For similar reasons I believe that appellant has met the subdivision (D)(3) *97requirement of custodial care. Although, in S.E.M. Villa II v. Kinney (1981), 66 Ohio St. 2d 67 [20 O.O.3d 60], this court implied that custodial care meant “assisting a resident in dressing, eating, bathing or cleaning” (id. at 69), upon reconsideration this court should not hold to such a strict standard. Nowhere did the legislature equate “aged” with “infirm.” The exemption is not limited solely to homes with infirm residents.

Finally, the subdivision (D)(4) “[m]edical and nursing care” requirement is satisfied here as well. The employment of a full-time medical staff would increase costs outlandishly without concomitant benefit. The availability of nearby health care without undue inconvenience to the residents is all that is required under the statute.

The regrettable underlying result of the majority’s interpretation of this exemption is another example of our tendency to turn our backs on those people who have worked hard in paving the way for their successors. It is quite easy to look at our older folks in terms of the present and forget what has been accomplished in the past. It is hoped that the majority’s interpretation of R.C. 5701.13(D) will not be the sole reason for denying future exemptions.

II

The statutory object in granting tax exemptions for facilities that provide care for our senior citizens is not achieved through the hypertechnical analysis promulgated by the majority. The care of our elder citizens is a matter of great public concern and should be reflected in public policy. The statute being interpreted herein represents legislation designed to exempt housing facilities for this state’s older citizens. This type of housing is particularly important as a bridge for the older citizens, who must in many cases leave their abode and take intermediate residence until they are sufficiently infirm to require a nursing home. This is why reference has been made to the mistaken dichotomy between those citizens who are “aged” and those who are “infirm.” The majority herein, and the Board of Tax Appeals, apparently does not appreciate this important distinction, in their denial of benefits to the “aged” in their twilight years.

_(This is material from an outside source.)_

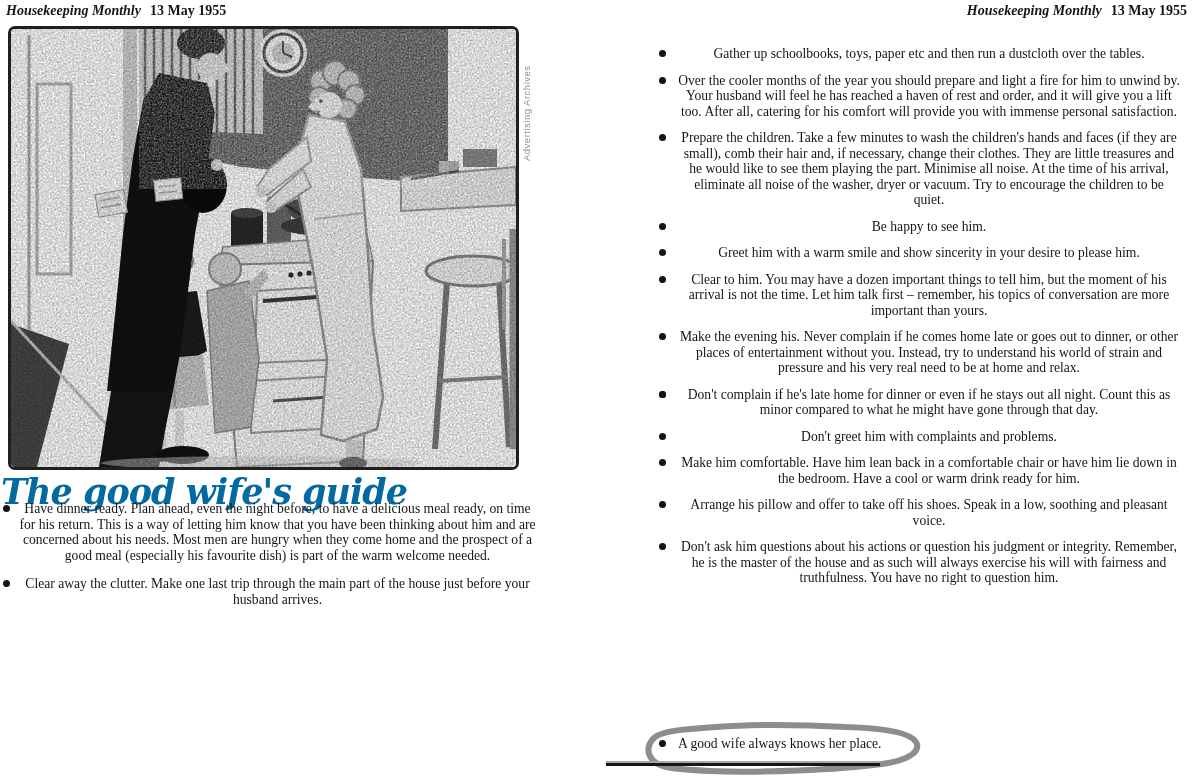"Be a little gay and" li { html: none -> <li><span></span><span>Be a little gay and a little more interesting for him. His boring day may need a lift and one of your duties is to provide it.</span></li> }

I honestly believe the great majority of our senior citizens would prefer the temperate climate of the water belt, with changing seasons, to the perpetual heat of the southern “swelter” belt. The court’s actions today effectively consign our elder citizens to the swelter belt by removing any financial incentive to remain in our state. I do not, and cannot, believe the legislature meant to consign those citizens who have made the greatest contributions to our state to the harsh environment of the swelter-belt.

The citizens whom I write of today have contributed and continue to contribute to the well-being of the state of Ohio. Those citizens who have gone through the crucible of living, the senior citizens, whose wealth lies foremost in their experience and whose character has developed through living in Ohio, deserve much better than what this court chooses to do today.

The distinguished Judge Schneider in Philada Home Fund v. Bd. of Tax *98Appeals (1966), 5 Ohio St. 2d 135, 140 [34 O.O.2d 262] (dissenting opinion), stated the crux of my dissent today:

“There are many attitudes as to the office of a dissenting opinion. I employ it in this case not so much to fault the majority as to spread upon the record that the instant case * * * becloudfs] the tax exempt status, if they do not remove it completely, of every home for the aged * * *.”

I urge the legislature to weigh the results of this decision against the contribution of this state’s older citizens. I hope the result of this dissent will be to spur the legislature into remedying the technicalities that would negate the debt we owe our senior citizens. Therefore I dissent.